One advantage of a pure functional programming language is its referential transparency. Calling any function with a set of parameter values will always generate the same result. This is true for many of the functions implemented in conventional languages where it’s possible to use a functional programming style. However, that’s the case only if they don’t retain any state or access information outside of the function that can change.
Continue to page 5
Guaranteeing that a function always returns the same value for a set of parameters means the code can be replicated. This type of distribution will be critical as the number of cores rises to the thousands and system-wide shared memory becomes a special case rather than the norm.
Likewise, unchanging variables means distribution of data can occur by copying information without regard to its source. This is akin to data that’s transmitted via a message-passing environment.

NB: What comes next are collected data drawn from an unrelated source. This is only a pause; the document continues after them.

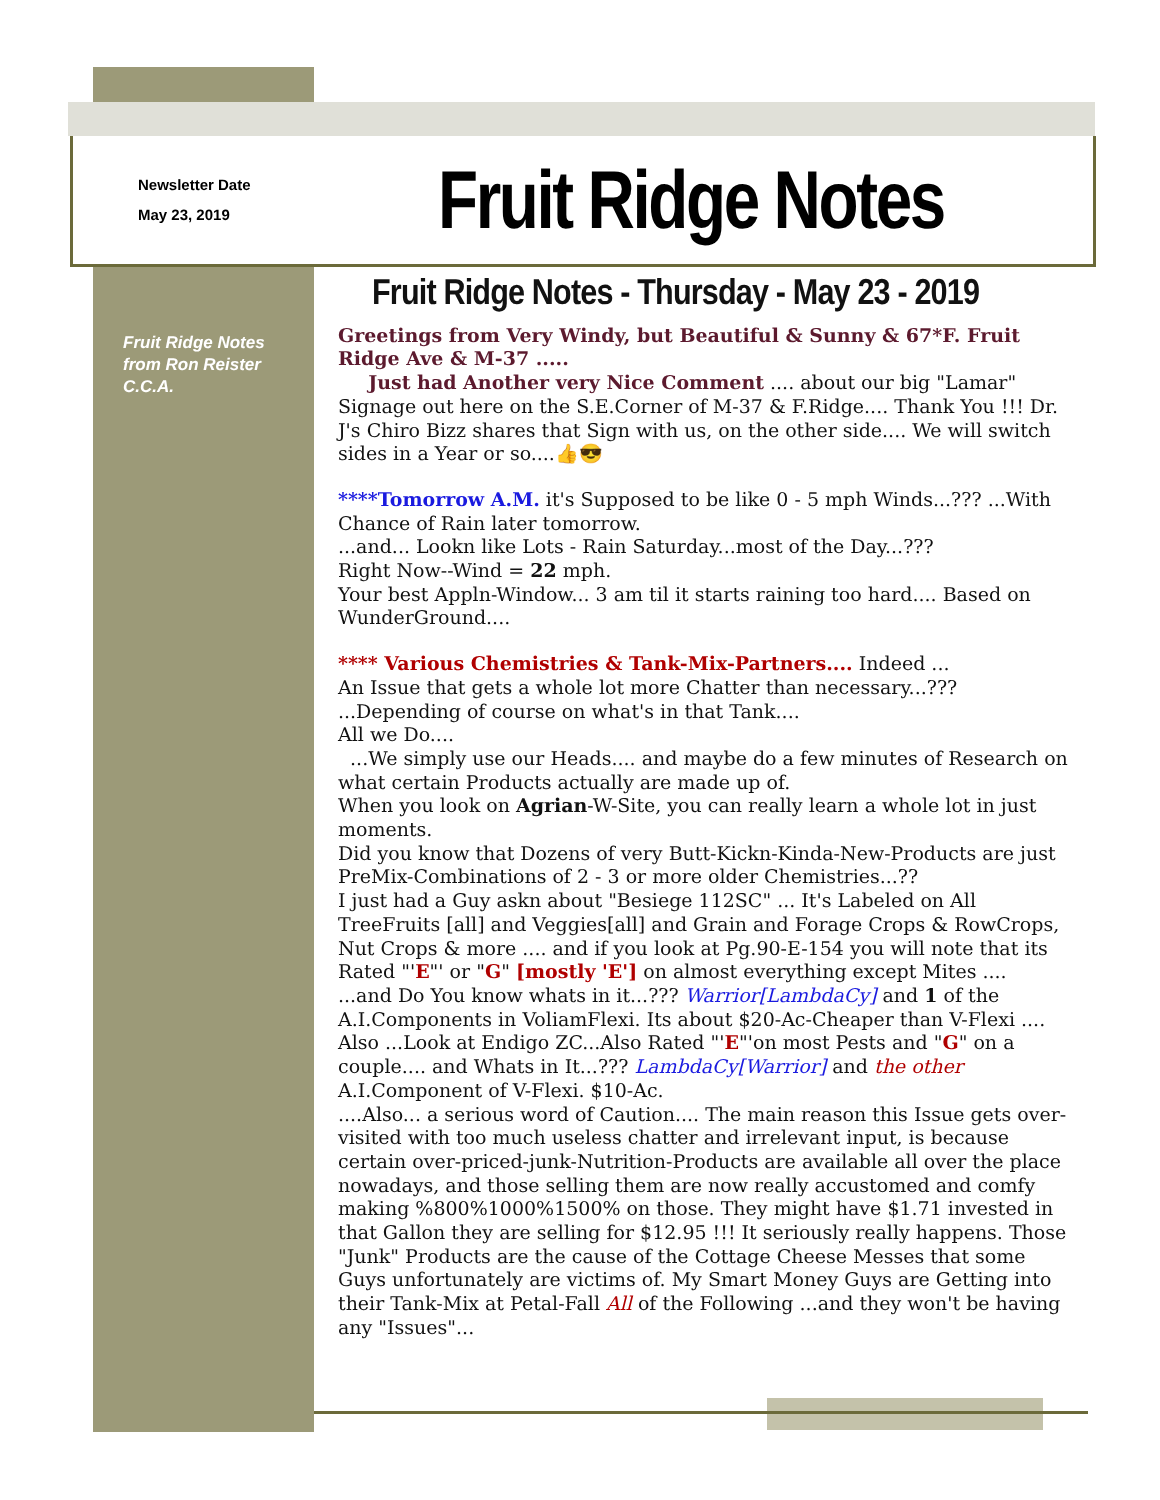Newsletter Date
May 23, 2019
Fruit Ridge Notes
Fruit Ridge Notes
from Ron Reister
C.C.A.
Fruit Ridge Notes - Thursday - May 23 - 2019
Greetings from Very Windy, but Beautiful & Sunny & 67*F. Fruit Ridge Ave & M-37 .....
Just had Another very Nice Comment .... about our big "Lamar" Signage out here on the S.E.Corner of M-37 & F.Ridge.... Thank You !!! Dr. J's Chiro Bizz shares that Sign with us, on the other side.... We will switch sides in a Year or so....👍😎
****Tomorrow A.M. it's Supposed to be like 0 - 5 mph Winds...??? ...With Chance of Rain later tomorrow.
...and... Lookn like Lots - Rain Saturday...most of the Day...???
Right Now--Wind = 22 mph.
Your best Appln-Window... 3 am til it starts raining too hard.... Based on WunderGround....
**** Various Chemistries & Tank-Mix-Partners.... Indeed ...
An Issue that gets a whole lot more Chatter than necessary...??? ...Depending of course on what's in that Tank....
All we Do....
...We simply use our Heads.... and maybe do a few minutes of Research on what certain Products actually are made up of.
When you look on Agrian-W-Site, you can really learn a whole lot in just moments.
Did you know that Dozens of very Butt-Kickn-Kinda-New-Products are just PreMix-Combinations of 2 - 3 or more older Chemistries...??
I just had a Guy askn about "Besiege 112SC" ... It's Labeled on All TreeFruits [all] and Veggies[all] and Grain and Forage Crops & RowCrops, Nut Crops & more .... and if you look at Pg.90-E-154 you will note that its Rated "'E"' or "G" [mostly 'E'] on almost everything except Mites ....
...and Do You know whats in it...??? Warrior[LambdaCy] and 1 of the A.I.Components in VoliamFlexi. Its about $20-Ac-Cheaper than V-Flexi ....
Also ...Look at Endigo ZC...Also Rated "'E"'on most Pests and "G" on a couple.... and Whats in It...??? LambdaCy[Warrior] and the other A.I.Component of V-Flexi. $10-Ac.
....Also... a serious word of Caution.... The main reason this Issue gets over-visited with too much useless chatter and irrelevant input, is because certain over-priced-junk-Nutrition-Products are available all over the place nowadays, and those selling them are now really accustomed and comfy making %800%1000%1500% on those. They might have $1.71 invested in that Gallon they are selling for $12.95 !!! It seriously really happens. Those "Junk" Products are the cause of the Cottage Cheese Messes that some Guys unfortunately are victims of. My Smart Money Guys are Getting into their Tank-Mix at Petal-Fall All of the Following ...and they won't be having any "Issues"...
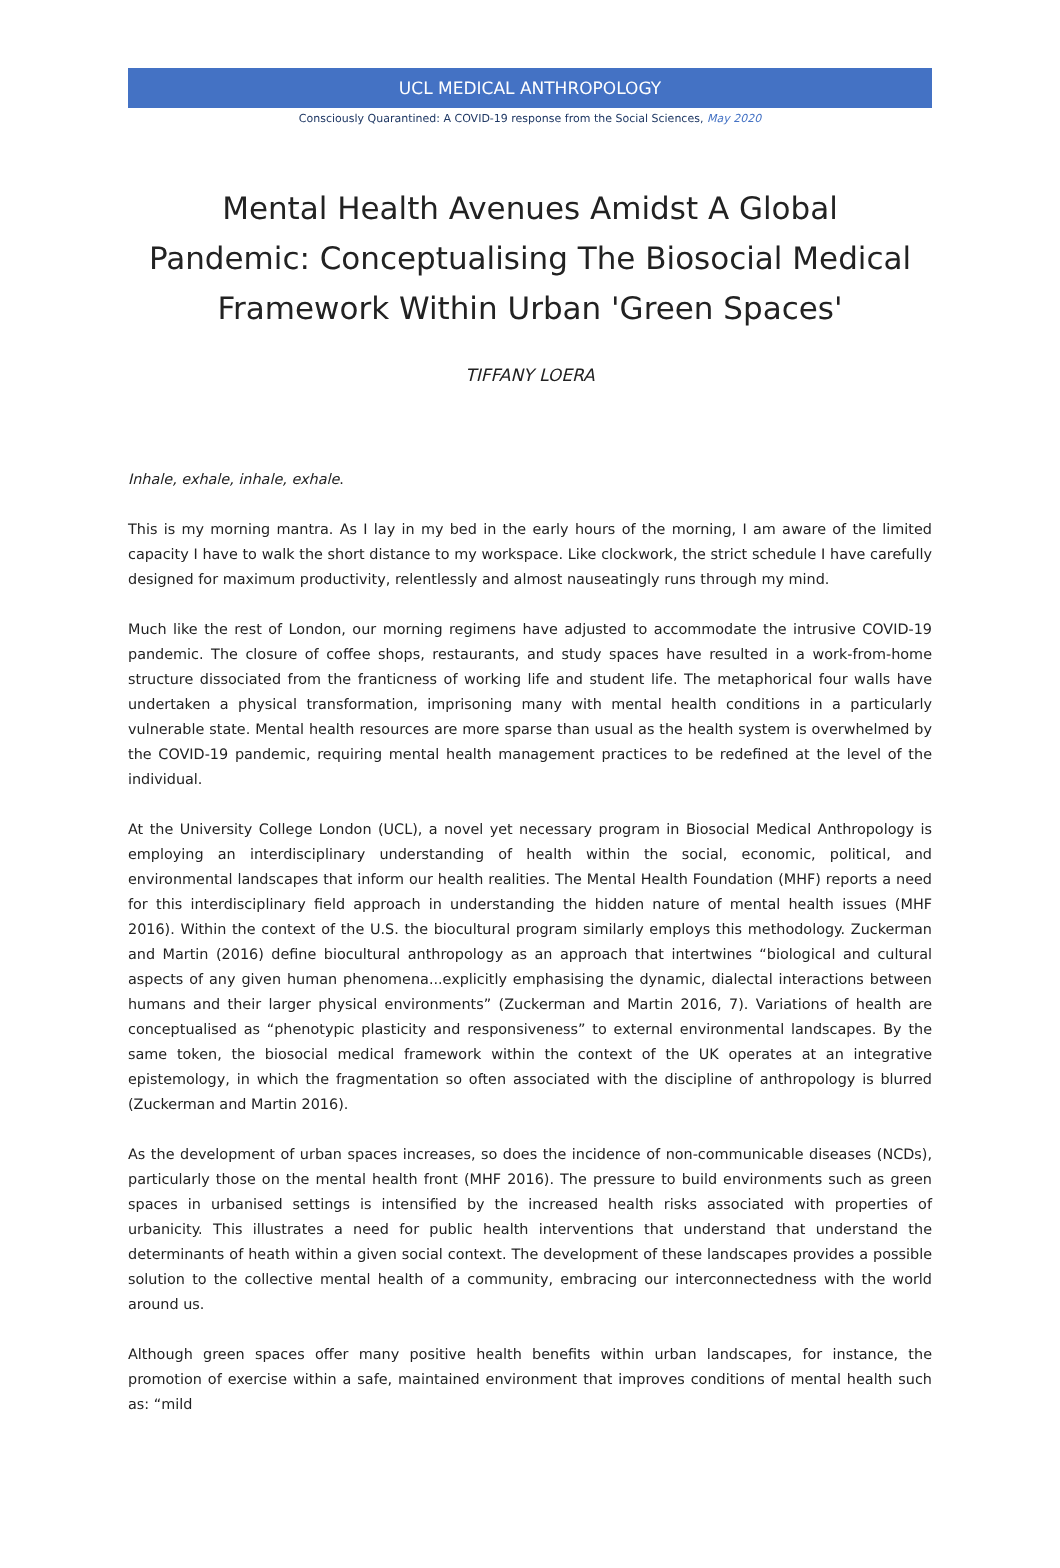UCL MEDICAL ANTHROPOLOGY
Consciously Quarantined: A COVID-19 response from the Social Sciences, May 2020
Mental Health Avenues Amidst A Global Pandemic: Conceptualising The Biosocial Medical Framework Within Urban 'Green Spaces'
TIFFANY LOERA
Inhale, exhale, inhale, exhale.
This is my morning mantra. As I lay in my bed in the early hours of the morning, I am aware of the limited capacity I have to walk the short distance to my workspace. Like clockwork, the strict schedule I have carefully designed for maximum productivity, relentlessly and almost nauseatingly runs through my mind.
Much like the rest of London, our morning regimens have adjusted to accommodate the intrusive COVID-19 pandemic. The closure of coffee shops, restaurants, and study spaces have resulted in a work-from-home structure dissociated from the franticness of working life and student life. The metaphorical four walls have undertaken a physical transformation, imprisoning many with mental health conditions in a particularly vulnerable state. Mental health resources are more sparse than usual as the health system is overwhelmed by the COVID-19 pandemic, requiring mental health management practices to be redefined at the level of the individual.
At the University College London (UCL), a novel yet necessary program in Biosocial Medical Anthropology is employing an interdisciplinary understanding of health within the social, economic, political, and environmental landscapes that inform our health realities. The Mental Health Foundation (MHF) reports a need for this interdisciplinary field approach in understanding the hidden nature of mental health issues (MHF 2016). Within the context of the U.S. the biocultural program similarly employs this methodology. Zuckerman and Martin (2016) define biocultural anthropology as an approach that intertwines “biological and cultural aspects of any given human phenomena...explicitly emphasising the dynamic, dialectal interactions between humans and their larger physical environments” (Zuckerman and Martin 2016, 7). Variations of health are conceptualised as “phenotypic plasticity and responsiveness” to external environmental landscapes. By the same token, the biosocial medical framework within the context of the UK operates at an integrative epistemology, in which the fragmentation so often associated with the discipline of anthropology is blurred (Zuckerman and Martin 2016).
As the development of urban spaces increases, so does the incidence of non-communicable diseases (NCDs), particularly those on the mental health front (MHF 2016). The pressure to build environments such as green spaces in urbanised settings is intensified by the increased health risks associated with properties of urbanicity. This illustrates a need for public health interventions that understand that understand the determinants of heath within a given social context. The development of these landscapes provides a possible solution to the collective mental health of a community, embracing our interconnectedness with the world around us.
Although green spaces offer many positive health benefits within urban landscapes, for instance, the promotion of exercise within a safe, maintained environment that improves conditions of mental health such as: “mild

Unfortunately, programming with a pure functional programming language isn’t easy. This is especially true with a programming background in a non-functional programming language. One of the more notable pure functional programming languages is Haskell, which is named for Haskell Curry, a mathematician and logician.
The Haskell language appeared in the 1990s. Its features include pattern matching, single assignment semantics, and lazy evaluation. Lazy evaluation allows a list to be returned as a result from a function call but where the contents have not been generated.
The value of the list entries is computed when they are evaluated. This leads to the concept of an infinite list. It’s similar to generator functions or objects found in conventional languages such as C++. However, the next value isn’t returned through an explicit function call but rather when a value is evaluated.
Monads are an interesting abstract data-type concept that Haskell supports to address I/O, typically an area where side effects are common in conventional programming implementations. Monads are similar to lazy infinite lists, as they generate information on demand. Monads are object/method-oriented in implementation, though, making them easier to use in many instances.
While functional programming can be challenging, it can have significant benefits for parallel programming.
Debugging needs to be addressed regardless of the parallel programming approach. Existing debuggers are simply the starting point, because most don’t address many of the features inherent in parallel programming, such as messaging, data distribution, and loading.
Tools like tracing, profiling, and optimizers will need to handle lots of data as well as provide insight into the parallel nature of the application. Tools created in academia are moving quickly to the production side. Real-time monitoring tools and declarative debuggers are just some areas where new ideas can come into play. Parallel programming will play an important role in taking advantage of the multicore hardware that’s being delivered.